**** Texte fourni ****
Derek Trucks – Mad Dogs & Englismen

 

Flash-back: le 12 mars 1970 Joe Cocker apprend de son management qu’une tournée aux USA est programmée à partir du 20 mars. Dans l’urgence et avec l’aide de Leon Russel il recrute au pied levé des musiciens de Delaney & Bonnie (dont Rita Coolidge) et du Grease Band (dont Chris Stainton). L’événement a fait l’objet d’un enregistrement historique au Fillmore East les 27 et 28 mars publié au mois d’août.
En 2015, le Tedeschi Trucks Band rendait hommage à ce légendaire Mad Dogs & Englishmen de l’ex plombier de  Sheffield au cours d’un concert enregistré au Lockn’ Festival en Virginie.
Aujourd’hui, dix ans après cette prestation et 45 ans après l’édition originale, parait enfin ce témoignage hors du commun. on le sait, à eux seuls Susan Tedechi et son guitariste de mari Derek Trucks sont capables d’enflammer n’importe quelle scène. Avec les intervenants de la première heure Leon Russell et Rita Coolidge, imaginez un peu les frissons supplémentaires. Et si de surcroît Doyle Bramhall II, Chris Robinson des Black Crowes et Warren Haynes sont invités, la fête atteint son paroxysme.
Plus qu’un sommet musical de 70 minutes, Mad Dogs & Englishmen Revisited – Live At Lockn’ est une vibrante célébration du blues, de la soul et du rock, avec des titres cultes comme The Letter, Delta Lady, Feelin’ Alright, The Weight et bien sûr… With a Little Help from my Friends!

Patrick BETAILLE, septembre 2025

Sideburn – Loaded

 

Winchester, cartouchières pleines, bâtons de dynamite, flingue, le patibulaire enjoué de service annonce la couleur: ça va défourailler sévère. Avec une dizaine d’albums à leur actif depuis 1997, les helvètes de Sideburn bivouaquent autour d’un classic rock authentique bien ancré dans les seventies. Son vintage, riffs puissants et refrains accrocheurs nourrissent un répertoire le plus souvent influencé par Cold Chisel, AC/DC ou Rose Tattoo, les piliers du rock australien si chers à  Airbourne. Depuis l’excellent Fired up paru en 2022, la discographie des fondateurs Roland Pierrehumbert (chant) et Lionel Blanc (batterie) était en stand by pour cause de tournées soutenues et de changements de line up.
**** Les relevés ****
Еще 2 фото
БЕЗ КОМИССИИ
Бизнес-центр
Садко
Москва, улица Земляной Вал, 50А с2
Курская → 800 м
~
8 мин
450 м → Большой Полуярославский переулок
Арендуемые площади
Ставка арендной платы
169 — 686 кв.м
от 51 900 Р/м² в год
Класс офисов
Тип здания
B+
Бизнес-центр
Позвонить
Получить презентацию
****
Mise en pratique:
(a) Selon le texte, à quelle date Joe Cocker apprend-il qu'une tournée aux USA est programmée ?
(b) Reproduisez les relevés en remplaçant « Бизнес-центр » par « Офисный центр », sans rien modifier d'autre.
Ces relevés n'ont aucun rapport avec le texte.

Réponses à l'exercice:
(a) Le 12 mars 1970.

(b)
Еще 2 фото
БЕЗ КОМИССИИ
Офисный центр
Садко
Москва, улица Земляной Вал, 50А с2
Курская → 800 м
~
8 мин
450 м → Большой Полуярославский переулок
Арендуемые площади
Ставка арендной платы
169 — 686 кв.м
от 51 900 Р/м² в год
Класс офисов
Тип здания
B+
Офисный центр
Позвонить
Получить презентацию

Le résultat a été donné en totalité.